Friday, April 30, 2010

The Great Recession and the Not-So-Great Recovery

Jim Jubak, MSN Money, 4/30: When GDP began to rise again in June 2009, the U.S. economy kept losing jobs. Since then, 900,000 workers have lost their jobs. Almost three quarters into the recovery, in March, the official unemployment rate was still 9.7%, even though the economy had added 162,000 jobs that month. The unofficial full unemployment rate, the one that includes discouraged workers who have stopped looking for jobs and those who have found part-time work but really want to work full time, actually went up in March, to 16.9%, from 16.8% in February...

The number of workers out of work for 27 weeks or longer climbed in March to 6.5 million from 6.1 million in February.

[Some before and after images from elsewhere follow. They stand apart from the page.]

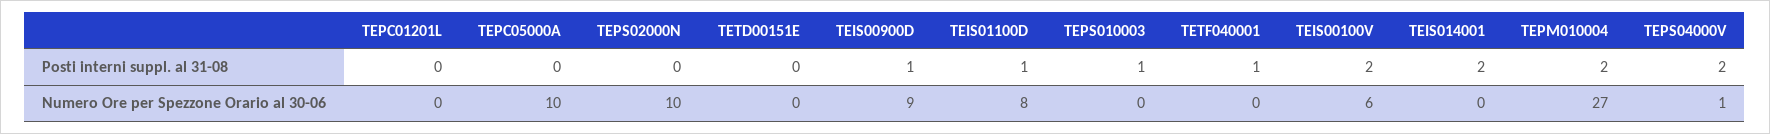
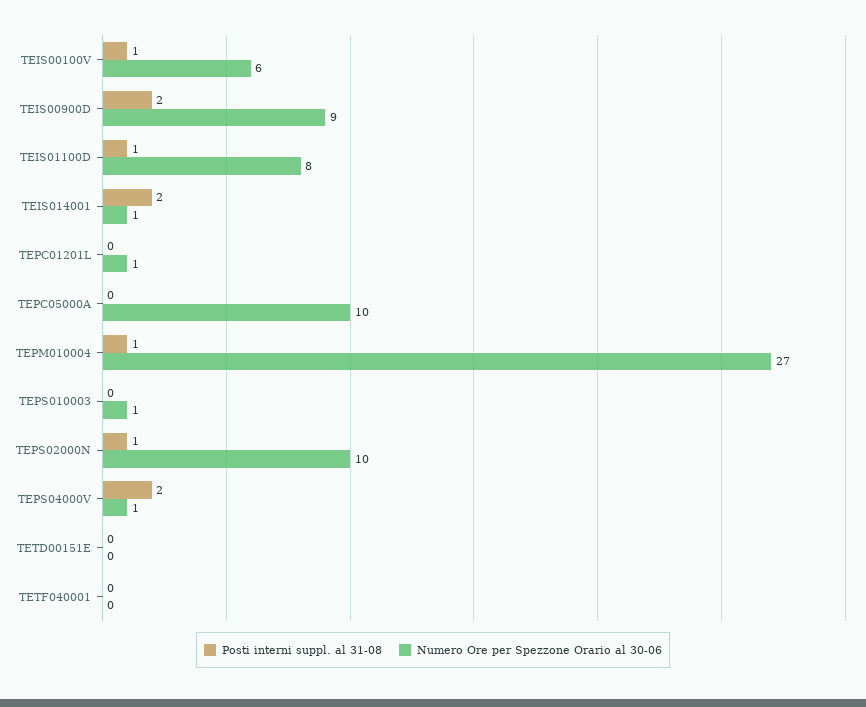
Posti interni suppl. al 31-08, TEPS02000N: 0 -> 1
Posti interni suppl. al 31-08, TEIS00900D: 1 -> 2
Posti interni suppl. al 31-08, TEPS010003: 1 -> 0
Posti interni suppl. al 31-08, TETF040001: 1 -> 0
Posti interni suppl. al 31-08, TEIS00100V: 2 -> 1
Posti interni suppl. al 31-08, TEPM010004: 2 -> 1
Numero Ore per Spezzone Orario al 30-06, TEPC01201L: 0 -> 1
Numero Ore per Spezzone Orario al 30-06, TEPS010003: 0 -> 1
Numero Ore per Spezzone Orario al 30-06, TEIS014001: 0 -> 1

That means that 44.1% of all the unemployed have been out of work for half a year or more.That's the highest percentage since the government began keeping records in 1948. The extraordinarily high percentage of long-term unemployed isn't just a feature of this recession.

...long-term unemployment has been rising over the past 10 years and that the recent recession only continues a trend visible in the recession of 2001 as well. One-quarter of the long-term unemployed leave the work force permanently, a Congressional Budget Office study found...

Personal income rose just 0.1% in February. Real disposable personal income grew by the same 0.1% in February...stocks are up 80% off the March 2009 bottom, but investors are still looking at a Dow Jones Industrial Average ($INDU) that was at 10,500 a decade ago and stands around 11,000 today. That's a gain of about 5% in 10 years.